------ Document extract ------

In this scheme, when the browser needs to check a certificate, it first chooses a bounce node. Subsequently, the browser sends certificate queries to the bounce node, each destined for another notary and encrypted with the public key contained in that notary's ID "bundle", which is a publicly-accessible .notary file on the notary server. Which notary it chooses does not affect the protocol; it could be randomized for each query or the browser could select a personal favorite. The bounce node forwards the query to the notary (who decrypts and executes it), and forwards the notary's response back to the browser. Thus the bounce node knows who sent the query, but cannot read it, and the notary used knows what certificate is requested but not who asked, ultimately preserving the browser's anonymity. Using more than one notary is critical to both the Perspectives and Convergence approaches, but how many notaries are used in order to deem a certificate "verified" is left up to the user

The Convergence Firefox extension is available directly from the project web site, although, disconcertingly (and ironically, for a security project), it asks to install itself directly rather than offering a download link — or even a means to check the signature on the transmitted .xpi file. The extension source code is also available on Marlinspike's GitHub site, as is the notary server code. The server code is written in Python, uses SQLite, and requires only generating a key pair and an empty database to begin. Each notary is "advertised" with a publicly accessible JSON-formatted .notary file containing hostname and port information along with the notary's public key.

Users can add a new notary to their browser's list of alternatives by requesting (i.e., clicking on) the notary's .notary file. If they later decide that a notary is no longer trustworthy, it can be removed at will. In his talk, Marlinspike calls this "trust agility" and says it is an essential feature of any CA-replacement scheme. In practice, he observes, CA trust cannot be revoked, because doing so (even when a CA is shown to be unreliable, such as Comodo) cuts off access to thousands of legitimate and uncompromised sites. For now, the GitHub site also hosts a list of known notaries, numbering around 40. The extension itself comes with a pre-loaded set of notaries to get started with.

Marlinspike also emphasized in his talk that Convergence's user-controllable, multiple-notary system does not hinge solely on whether or not each notary uses the Perspectives approach. Instead, the key factor is that the user has control over a dynamic set of trusted notaries. Some notaries could attempt to verify sites through other means, including DNSSEC, and the framework would still function for users. The user is responsible for setting his or her own "threshold" for accepting or rejecting a site's identity, based on what the notaries report about it.

------ Information supplied ------

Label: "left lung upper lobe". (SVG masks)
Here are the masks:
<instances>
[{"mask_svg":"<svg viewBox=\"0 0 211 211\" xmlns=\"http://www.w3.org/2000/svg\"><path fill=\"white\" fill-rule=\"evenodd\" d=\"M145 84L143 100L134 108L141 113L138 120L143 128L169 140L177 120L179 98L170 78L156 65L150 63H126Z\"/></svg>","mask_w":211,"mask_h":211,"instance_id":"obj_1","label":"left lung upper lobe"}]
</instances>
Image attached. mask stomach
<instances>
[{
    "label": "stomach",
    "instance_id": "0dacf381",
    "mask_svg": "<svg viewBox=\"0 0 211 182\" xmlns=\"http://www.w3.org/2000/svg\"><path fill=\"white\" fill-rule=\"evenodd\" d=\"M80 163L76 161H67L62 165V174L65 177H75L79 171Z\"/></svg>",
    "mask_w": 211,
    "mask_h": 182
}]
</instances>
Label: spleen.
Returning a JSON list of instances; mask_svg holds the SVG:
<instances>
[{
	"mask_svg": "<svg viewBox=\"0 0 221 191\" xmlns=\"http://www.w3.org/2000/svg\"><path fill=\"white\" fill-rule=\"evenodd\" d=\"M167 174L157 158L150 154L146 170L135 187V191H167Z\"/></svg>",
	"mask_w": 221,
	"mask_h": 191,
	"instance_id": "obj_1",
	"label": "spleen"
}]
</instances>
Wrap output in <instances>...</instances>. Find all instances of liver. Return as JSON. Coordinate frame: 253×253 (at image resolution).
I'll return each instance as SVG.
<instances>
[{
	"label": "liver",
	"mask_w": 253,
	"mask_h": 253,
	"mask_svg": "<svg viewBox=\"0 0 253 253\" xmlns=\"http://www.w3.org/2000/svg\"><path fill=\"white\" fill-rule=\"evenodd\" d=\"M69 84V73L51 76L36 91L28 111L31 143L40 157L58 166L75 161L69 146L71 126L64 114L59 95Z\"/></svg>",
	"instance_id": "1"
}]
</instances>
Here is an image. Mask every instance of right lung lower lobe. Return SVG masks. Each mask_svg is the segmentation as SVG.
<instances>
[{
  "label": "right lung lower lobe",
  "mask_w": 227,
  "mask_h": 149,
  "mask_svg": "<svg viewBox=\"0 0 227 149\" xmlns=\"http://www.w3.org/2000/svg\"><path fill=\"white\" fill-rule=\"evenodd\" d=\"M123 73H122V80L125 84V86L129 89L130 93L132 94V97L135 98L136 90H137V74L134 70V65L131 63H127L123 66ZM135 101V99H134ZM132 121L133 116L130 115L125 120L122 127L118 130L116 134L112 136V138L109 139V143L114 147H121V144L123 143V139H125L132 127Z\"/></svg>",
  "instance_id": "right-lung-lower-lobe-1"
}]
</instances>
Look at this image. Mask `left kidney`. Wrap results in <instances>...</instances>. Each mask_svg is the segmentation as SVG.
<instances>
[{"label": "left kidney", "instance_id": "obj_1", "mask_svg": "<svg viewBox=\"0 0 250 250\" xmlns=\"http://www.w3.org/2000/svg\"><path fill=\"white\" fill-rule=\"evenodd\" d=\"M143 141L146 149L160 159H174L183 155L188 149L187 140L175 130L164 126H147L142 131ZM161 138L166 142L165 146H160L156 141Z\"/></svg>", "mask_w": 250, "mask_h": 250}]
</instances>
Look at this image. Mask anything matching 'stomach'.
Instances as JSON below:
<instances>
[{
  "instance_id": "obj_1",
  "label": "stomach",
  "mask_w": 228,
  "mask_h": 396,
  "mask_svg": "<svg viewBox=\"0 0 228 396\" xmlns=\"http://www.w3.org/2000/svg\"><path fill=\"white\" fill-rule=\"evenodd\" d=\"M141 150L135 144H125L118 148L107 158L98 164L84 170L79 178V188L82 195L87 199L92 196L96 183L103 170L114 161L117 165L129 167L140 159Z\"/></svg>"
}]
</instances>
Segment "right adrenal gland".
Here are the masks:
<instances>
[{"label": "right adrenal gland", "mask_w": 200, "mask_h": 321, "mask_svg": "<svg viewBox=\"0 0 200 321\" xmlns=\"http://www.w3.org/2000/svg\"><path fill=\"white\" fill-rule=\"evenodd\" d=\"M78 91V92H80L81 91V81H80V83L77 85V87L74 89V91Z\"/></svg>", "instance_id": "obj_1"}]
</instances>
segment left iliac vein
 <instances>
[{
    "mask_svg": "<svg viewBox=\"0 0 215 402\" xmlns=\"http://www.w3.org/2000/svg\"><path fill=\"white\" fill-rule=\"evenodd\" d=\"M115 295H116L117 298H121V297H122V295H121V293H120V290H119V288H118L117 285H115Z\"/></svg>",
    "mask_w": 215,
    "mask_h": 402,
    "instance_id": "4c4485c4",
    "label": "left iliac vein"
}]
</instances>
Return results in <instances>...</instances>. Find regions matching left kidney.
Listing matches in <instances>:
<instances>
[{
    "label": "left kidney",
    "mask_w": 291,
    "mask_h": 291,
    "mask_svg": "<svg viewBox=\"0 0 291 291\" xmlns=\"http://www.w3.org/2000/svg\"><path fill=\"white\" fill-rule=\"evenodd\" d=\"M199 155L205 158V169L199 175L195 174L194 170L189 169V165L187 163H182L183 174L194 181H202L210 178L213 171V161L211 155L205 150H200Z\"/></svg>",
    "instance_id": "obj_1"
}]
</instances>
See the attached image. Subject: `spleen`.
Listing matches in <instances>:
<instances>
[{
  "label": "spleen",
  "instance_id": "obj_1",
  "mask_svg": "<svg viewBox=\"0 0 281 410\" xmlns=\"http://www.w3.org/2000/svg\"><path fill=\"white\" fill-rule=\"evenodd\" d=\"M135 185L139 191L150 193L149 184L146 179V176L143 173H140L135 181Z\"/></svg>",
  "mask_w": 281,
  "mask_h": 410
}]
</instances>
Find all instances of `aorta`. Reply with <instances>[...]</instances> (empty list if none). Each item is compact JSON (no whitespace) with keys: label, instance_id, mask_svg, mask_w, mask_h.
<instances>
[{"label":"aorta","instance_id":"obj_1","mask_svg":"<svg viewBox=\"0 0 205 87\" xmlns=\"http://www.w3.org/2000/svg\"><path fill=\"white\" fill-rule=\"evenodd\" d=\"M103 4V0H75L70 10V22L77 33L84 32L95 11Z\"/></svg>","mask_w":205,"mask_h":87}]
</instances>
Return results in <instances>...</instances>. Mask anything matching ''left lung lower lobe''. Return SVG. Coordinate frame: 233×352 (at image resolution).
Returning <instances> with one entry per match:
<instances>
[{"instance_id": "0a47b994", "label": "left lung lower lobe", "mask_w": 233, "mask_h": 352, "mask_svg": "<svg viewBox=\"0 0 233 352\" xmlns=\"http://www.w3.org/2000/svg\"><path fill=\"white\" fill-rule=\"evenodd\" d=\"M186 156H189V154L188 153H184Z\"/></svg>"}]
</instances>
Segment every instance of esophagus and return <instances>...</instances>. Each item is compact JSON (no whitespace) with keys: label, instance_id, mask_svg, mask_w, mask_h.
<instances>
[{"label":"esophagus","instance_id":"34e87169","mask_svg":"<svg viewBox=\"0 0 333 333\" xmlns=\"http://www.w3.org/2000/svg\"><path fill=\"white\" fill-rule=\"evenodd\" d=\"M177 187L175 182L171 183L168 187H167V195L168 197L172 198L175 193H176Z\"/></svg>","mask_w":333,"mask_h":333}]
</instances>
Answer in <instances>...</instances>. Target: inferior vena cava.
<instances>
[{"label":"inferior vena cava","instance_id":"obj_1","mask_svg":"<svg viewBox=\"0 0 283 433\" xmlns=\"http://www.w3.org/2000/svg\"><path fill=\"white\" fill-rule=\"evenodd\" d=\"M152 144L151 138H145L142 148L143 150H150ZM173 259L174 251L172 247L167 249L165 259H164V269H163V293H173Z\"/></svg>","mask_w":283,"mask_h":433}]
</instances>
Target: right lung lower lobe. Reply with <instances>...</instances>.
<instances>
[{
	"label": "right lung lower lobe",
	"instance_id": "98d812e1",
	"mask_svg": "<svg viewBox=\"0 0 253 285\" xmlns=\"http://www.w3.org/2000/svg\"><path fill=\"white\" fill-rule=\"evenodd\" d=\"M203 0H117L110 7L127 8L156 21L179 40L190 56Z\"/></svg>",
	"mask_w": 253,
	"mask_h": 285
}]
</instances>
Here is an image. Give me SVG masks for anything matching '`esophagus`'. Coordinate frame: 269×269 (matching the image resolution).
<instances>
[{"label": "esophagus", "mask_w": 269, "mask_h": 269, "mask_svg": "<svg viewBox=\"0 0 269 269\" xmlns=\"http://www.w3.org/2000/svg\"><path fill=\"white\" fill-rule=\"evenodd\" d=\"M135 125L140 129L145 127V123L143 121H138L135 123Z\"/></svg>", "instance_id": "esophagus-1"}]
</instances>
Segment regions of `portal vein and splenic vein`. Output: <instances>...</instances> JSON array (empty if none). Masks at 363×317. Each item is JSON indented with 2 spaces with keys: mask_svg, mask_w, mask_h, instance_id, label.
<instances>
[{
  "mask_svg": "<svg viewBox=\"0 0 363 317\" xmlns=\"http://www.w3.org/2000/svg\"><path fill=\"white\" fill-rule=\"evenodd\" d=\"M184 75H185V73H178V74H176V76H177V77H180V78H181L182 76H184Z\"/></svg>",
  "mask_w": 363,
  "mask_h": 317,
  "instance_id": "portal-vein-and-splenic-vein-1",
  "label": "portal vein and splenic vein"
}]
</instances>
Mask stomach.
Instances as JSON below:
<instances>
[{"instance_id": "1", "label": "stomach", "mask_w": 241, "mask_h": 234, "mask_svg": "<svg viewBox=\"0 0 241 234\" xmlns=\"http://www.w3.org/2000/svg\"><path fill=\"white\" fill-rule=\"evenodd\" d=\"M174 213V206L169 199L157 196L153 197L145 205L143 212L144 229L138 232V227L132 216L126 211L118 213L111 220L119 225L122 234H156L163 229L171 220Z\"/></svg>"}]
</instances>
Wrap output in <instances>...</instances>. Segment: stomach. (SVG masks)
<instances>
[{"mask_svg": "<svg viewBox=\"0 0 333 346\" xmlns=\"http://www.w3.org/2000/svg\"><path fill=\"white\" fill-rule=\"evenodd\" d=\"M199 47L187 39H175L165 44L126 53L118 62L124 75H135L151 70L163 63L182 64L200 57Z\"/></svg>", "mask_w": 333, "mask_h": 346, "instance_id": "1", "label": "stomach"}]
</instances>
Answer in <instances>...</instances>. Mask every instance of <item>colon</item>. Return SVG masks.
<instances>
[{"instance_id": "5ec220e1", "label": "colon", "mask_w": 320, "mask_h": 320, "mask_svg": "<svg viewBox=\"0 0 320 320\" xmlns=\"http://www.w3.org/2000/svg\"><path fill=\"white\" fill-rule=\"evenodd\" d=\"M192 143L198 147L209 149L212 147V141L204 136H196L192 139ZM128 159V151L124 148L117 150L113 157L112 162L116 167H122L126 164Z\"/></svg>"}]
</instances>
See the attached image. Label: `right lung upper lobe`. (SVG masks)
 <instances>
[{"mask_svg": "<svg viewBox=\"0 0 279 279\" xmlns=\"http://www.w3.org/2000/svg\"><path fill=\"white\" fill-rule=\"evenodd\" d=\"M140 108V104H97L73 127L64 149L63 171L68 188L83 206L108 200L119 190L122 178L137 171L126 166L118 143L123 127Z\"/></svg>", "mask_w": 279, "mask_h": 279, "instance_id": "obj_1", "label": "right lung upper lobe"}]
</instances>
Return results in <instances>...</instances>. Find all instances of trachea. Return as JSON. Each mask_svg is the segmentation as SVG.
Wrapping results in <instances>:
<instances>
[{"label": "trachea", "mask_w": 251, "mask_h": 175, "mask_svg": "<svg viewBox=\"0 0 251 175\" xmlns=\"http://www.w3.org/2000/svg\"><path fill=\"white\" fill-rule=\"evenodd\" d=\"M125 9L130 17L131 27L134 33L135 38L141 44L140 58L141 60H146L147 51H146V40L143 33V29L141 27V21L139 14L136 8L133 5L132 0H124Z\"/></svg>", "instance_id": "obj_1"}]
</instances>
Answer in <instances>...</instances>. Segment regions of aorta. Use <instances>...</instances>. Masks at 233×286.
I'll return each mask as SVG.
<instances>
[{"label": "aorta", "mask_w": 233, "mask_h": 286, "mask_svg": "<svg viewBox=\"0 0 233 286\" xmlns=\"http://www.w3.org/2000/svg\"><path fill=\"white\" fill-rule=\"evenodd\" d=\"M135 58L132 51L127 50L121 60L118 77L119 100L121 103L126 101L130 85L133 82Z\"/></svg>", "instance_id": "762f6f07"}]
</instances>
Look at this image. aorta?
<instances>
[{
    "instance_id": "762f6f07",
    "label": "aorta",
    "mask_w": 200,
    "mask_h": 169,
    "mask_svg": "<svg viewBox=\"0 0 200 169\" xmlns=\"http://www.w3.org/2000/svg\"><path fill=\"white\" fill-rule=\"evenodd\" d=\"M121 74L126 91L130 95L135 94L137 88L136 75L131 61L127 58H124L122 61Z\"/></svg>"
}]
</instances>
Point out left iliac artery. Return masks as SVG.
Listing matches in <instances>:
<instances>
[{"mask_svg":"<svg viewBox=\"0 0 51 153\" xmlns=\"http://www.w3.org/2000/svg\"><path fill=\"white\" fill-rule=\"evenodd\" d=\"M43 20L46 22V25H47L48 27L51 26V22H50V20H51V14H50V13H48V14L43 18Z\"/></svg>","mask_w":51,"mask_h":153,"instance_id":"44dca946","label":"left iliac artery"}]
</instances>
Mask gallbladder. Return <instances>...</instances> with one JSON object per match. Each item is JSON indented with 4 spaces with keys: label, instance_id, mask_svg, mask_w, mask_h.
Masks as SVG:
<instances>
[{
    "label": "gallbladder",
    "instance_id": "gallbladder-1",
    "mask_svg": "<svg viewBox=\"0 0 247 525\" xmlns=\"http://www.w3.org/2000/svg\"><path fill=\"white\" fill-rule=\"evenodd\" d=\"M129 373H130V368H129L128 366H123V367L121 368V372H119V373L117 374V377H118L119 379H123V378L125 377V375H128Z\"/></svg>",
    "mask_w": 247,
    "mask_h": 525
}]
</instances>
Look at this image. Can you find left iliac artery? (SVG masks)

------

(Stated problem): From the Convergence passage above, transcribe everything from "Users can add" up to and including "get started with.".

(Task result):
Users can add a new notary to their browser's list of alternatives by requesting (i.e., clicking on) the notary's .notary file. If they later decide that a notary is no longer trustworthy, it can be removed at will. In his talk, Marlinspike calls this "trust agility" and says it is an essential feature of any CA-replacement scheme. In practice, he observes, CA trust cannot be revoked, because doing so (even when a CA is shown to be unreliable, such as Comodo) cuts off access to thousands of legitimate and uncompromised sites. For now, the GitHub site also hosts a list of known notaries, numbering around 40. The extension itself comes with a pre-loaded set of notaries to get started with.